What is required: Keep the pictures out. Write out every line of the listing exactly.
• • • • • • •
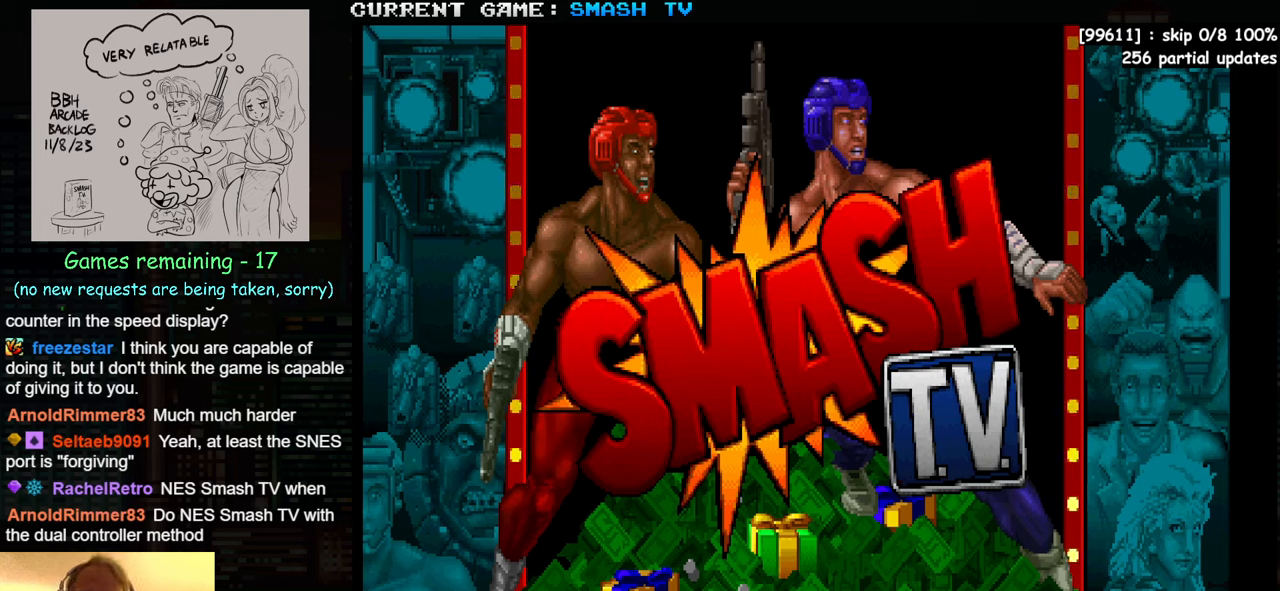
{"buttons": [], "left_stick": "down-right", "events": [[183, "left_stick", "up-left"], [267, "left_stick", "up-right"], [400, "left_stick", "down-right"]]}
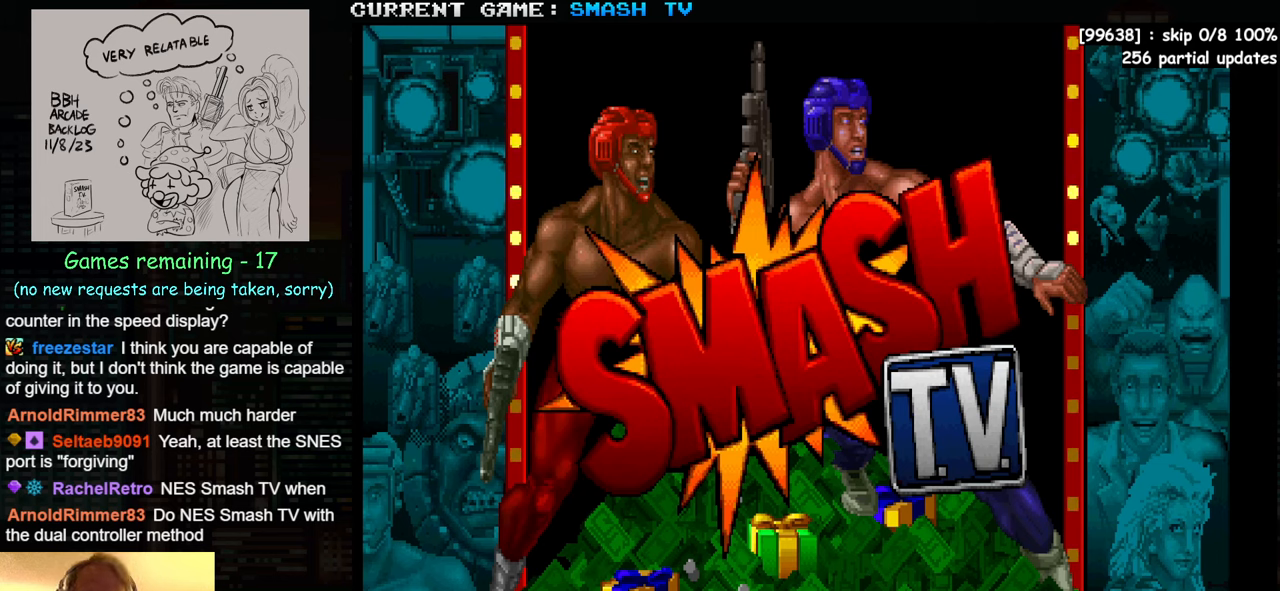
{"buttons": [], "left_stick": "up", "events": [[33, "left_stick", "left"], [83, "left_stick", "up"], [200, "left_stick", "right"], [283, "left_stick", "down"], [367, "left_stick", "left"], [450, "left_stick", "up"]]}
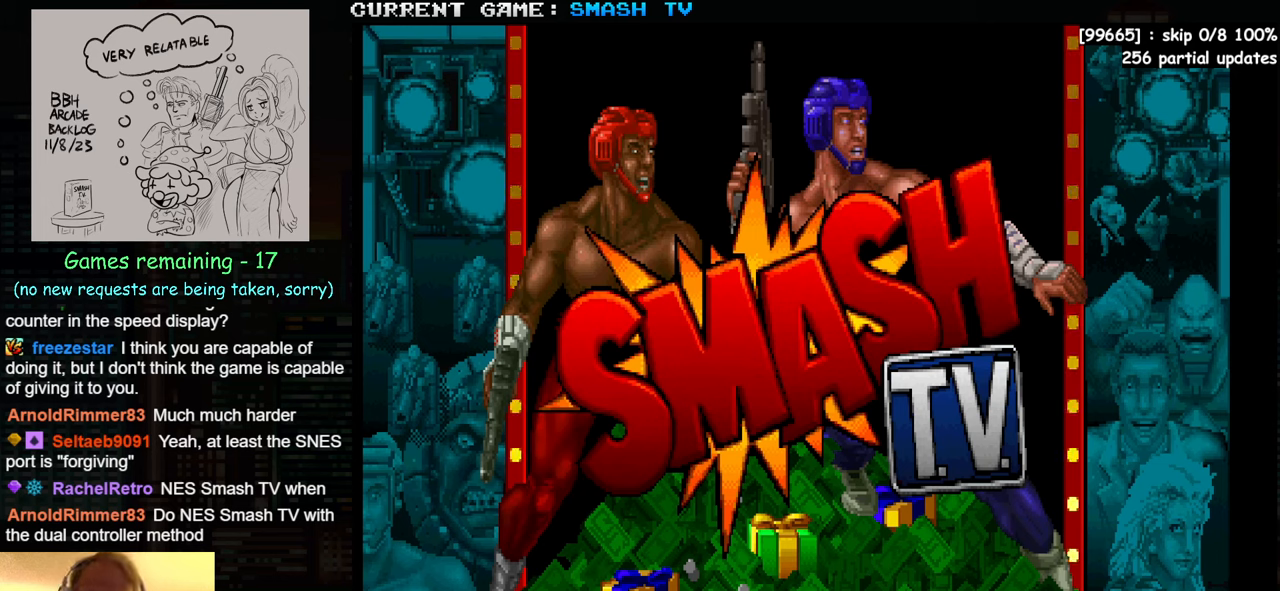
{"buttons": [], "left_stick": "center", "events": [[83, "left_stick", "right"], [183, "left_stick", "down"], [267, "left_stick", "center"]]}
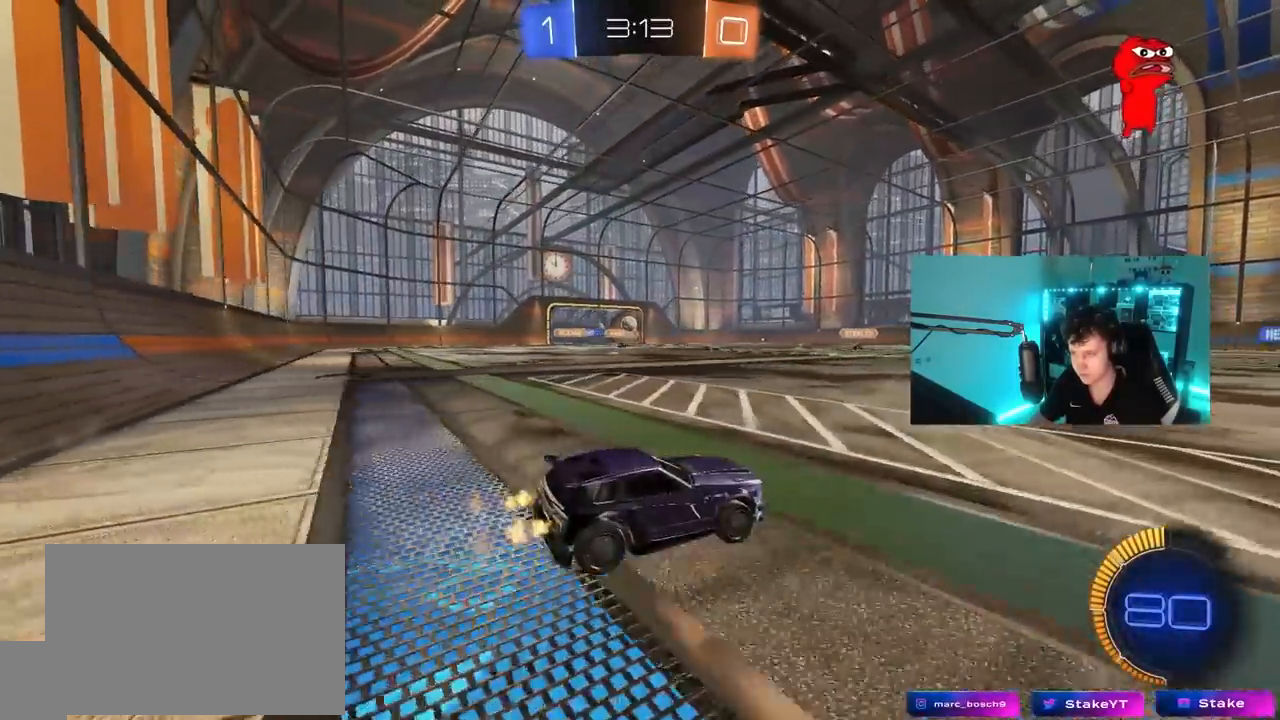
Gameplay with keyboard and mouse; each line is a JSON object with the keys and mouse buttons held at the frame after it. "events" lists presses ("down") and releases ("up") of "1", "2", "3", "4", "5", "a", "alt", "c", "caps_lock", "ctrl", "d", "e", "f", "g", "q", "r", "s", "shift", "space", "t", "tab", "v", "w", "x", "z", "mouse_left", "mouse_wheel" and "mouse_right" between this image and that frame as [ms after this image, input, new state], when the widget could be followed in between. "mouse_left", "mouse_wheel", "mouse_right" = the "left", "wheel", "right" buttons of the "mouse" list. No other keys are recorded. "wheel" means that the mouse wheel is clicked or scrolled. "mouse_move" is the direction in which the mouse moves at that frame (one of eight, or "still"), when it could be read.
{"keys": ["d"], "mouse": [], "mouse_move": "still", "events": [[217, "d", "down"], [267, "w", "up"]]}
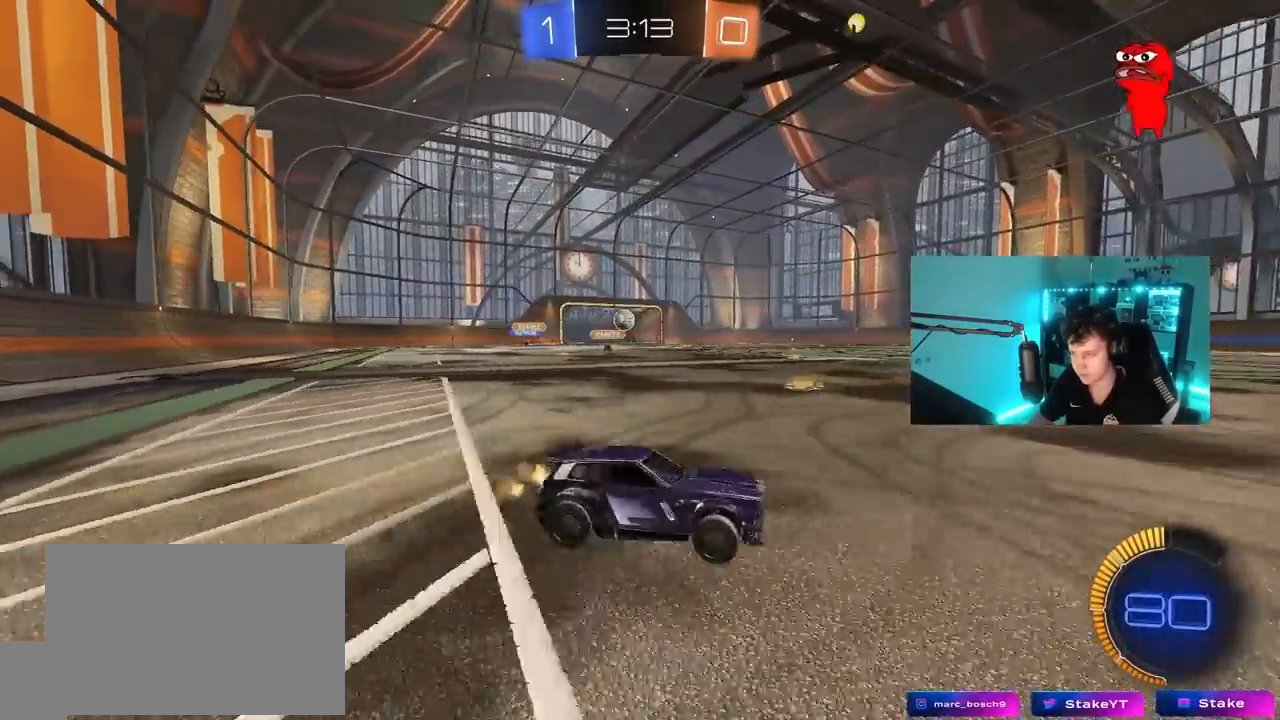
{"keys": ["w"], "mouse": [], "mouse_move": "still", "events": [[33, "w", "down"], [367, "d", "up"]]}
• • • • • • •
Task response:
{"buttons": [], "left_stick": "down-right", "events": [[183, "left_stick", "up-left"], [267, "left_stick", "up-right"], [400, "left_stick", "down-right"]]}
{"buttons": [], "left_stick": "up", "events": [[33, "left_stick", "left"], [83, "left_stick", "up"], [200, "left_stick", "right"], [283, "left_stick", "down"], [367, "left_stick", "left"], [450, "left_stick", "up"]]}
{"buttons": [], "left_stick": "center", "events": [[83, "left_stick", "right"], [183, "left_stick", "down"], [267, "left_stick", "center"]]}
Gameplay with keyboard and mouse; each line is a JSON object with the keys and mouse buttons held at the frame after it. "events" lists presses ("down") and releases ("up") of "1", "2", "3", "4", "5", "a", "alt", "c", "caps_lock", "ctrl", "d", "e", "f", "g", "q", "r", "s", "shift", "space", "t", "tab", "v", "w", "x", "z", "mouse_left", "mouse_wheel" and "mouse_right" between this image and that frame as [ms after this image, input, new state], when the widget could be followed in between. "mouse_left", "mouse_wheel", "mouse_right" = the "left", "wheel", "right" buttons of the "mouse" list. No other keys are recorded. "wheel" means that the mouse wheel is clicked or scrolled. "mouse_move" is the direction in which the mouse moves at that frame (one of eight, or "still"), when it could be read.
{"keys": ["d"], "mouse": [], "mouse_move": "still", "events": [[217, "d", "down"], [267, "w", "up"]]}
{"keys": ["w"], "mouse": [], "mouse_move": "still", "events": [[33, "w", "down"], [367, "d", "up"]]}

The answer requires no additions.